### [SOURCE PASSAGE]

+ + +

It's more risky than without, but I am against procecting us from
ourselves too much. Rope does have some uses sometimes.

>>>>     char* exportTRef();
>>>
>>> See above. Similar comments apply here.
>>>
>>> Let's call this c_str(), following std::string convention.
>>
>> done.
>
> Can we make c_str() return a "const char *" pointer? Have you found many
> uses where the caller would need to modify the returned zero-terminated
> string? If you are not sure, make it const.

Done.
It actually uncovered a couple of bugs.

> To summarize and polish both for const:
>
>    // not 0-terminated, writeable internal storage; AVOID
>    char *rawStorage();
>
>    // terminated c-string; may not be internal storage; SLOW
>    const char *c_str();
>
> Eventually, we should make c_str() a const method but let's not go there
> now. You may add a TODO about that.

Both are now const. Easier to make them non-const if needed than the opposite.

>>>>     /** slicing method
>>>>      *
>>>>      * extracts a SBuf containing the portion from<i>from</i>  to
>>>> <i>to</i>,
>>>>      * intersected with the actual SBuf length.
>>>
>>> Awkward description, especially because we do not extract but erase.
>>> Consider: Removes SBuf prefix and suffix, leaving a sequence of bytes
>>> from
>>> <i>from</i>  to<i>to</i>.
>>
>> Fixed.
>>
>>> However, I think we should follow std::string lead here and change the
>>> parameters to be "pos" and "n". I do not know why they picked those, but
>>> let's be consistent with them and with our other methods. They also do
>>> not
>>> clash with "to" and "from" words in the description :-).  I would also
>>> rename this to leave(), which will help you to check that all callers use
>>> the right params after the parameters change :-).
>
> You do not want to use pos and n for chop(), do you? Using the same (pos,n)
> interface may make the user code easier to write and review. Imagine
> constantly thinking: "is the second parameter 'n' or 'to'?". I think we
> should be consistent here.

I agree. Done. It also actually makes error handling clearer and simpler.

+ + +

### [RECORD EXTRACTS]
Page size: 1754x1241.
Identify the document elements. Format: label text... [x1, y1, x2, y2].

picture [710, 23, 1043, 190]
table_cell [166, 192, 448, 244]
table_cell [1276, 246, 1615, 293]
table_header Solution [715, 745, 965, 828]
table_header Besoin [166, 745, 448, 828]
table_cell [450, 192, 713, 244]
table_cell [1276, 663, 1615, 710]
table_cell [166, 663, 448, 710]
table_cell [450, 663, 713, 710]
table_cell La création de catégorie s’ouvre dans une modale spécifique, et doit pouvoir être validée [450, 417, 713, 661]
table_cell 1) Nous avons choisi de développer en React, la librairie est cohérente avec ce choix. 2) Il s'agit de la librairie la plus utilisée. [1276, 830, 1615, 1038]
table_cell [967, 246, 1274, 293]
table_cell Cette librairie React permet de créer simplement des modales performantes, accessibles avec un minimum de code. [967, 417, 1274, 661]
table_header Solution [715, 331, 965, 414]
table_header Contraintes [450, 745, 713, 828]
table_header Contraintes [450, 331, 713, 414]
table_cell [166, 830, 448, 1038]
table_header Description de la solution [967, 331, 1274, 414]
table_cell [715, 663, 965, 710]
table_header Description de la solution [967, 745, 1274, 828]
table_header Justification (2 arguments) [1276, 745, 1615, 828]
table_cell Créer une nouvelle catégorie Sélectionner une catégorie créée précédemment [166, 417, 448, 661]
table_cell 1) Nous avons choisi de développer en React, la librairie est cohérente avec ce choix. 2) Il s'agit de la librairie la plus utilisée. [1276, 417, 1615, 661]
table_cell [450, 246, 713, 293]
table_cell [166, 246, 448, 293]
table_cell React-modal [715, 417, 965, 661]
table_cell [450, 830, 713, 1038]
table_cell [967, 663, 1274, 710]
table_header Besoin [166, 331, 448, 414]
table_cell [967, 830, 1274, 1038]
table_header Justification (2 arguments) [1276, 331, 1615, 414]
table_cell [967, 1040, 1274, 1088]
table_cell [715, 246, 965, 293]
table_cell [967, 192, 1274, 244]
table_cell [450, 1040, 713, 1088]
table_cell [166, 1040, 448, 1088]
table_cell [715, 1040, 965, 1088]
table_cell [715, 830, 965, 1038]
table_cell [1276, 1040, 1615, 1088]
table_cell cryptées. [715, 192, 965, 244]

+ + +

### [GOAL OF THE EXERCISE]
Summarize the review thread in two sentences. The items come from a separate source.

### [TASK RESPONSE]
In the review thread, exportTRef() was renamed c_str() after the std::string convention, and making it return a "const char *" uncovered a couple of bugs, with rawStorage() also made const. The slicing method's awkward description was fixed, and its parameters were changed to std::string's "pos" and "n" for consistency, which also made error handling clearer and simpler.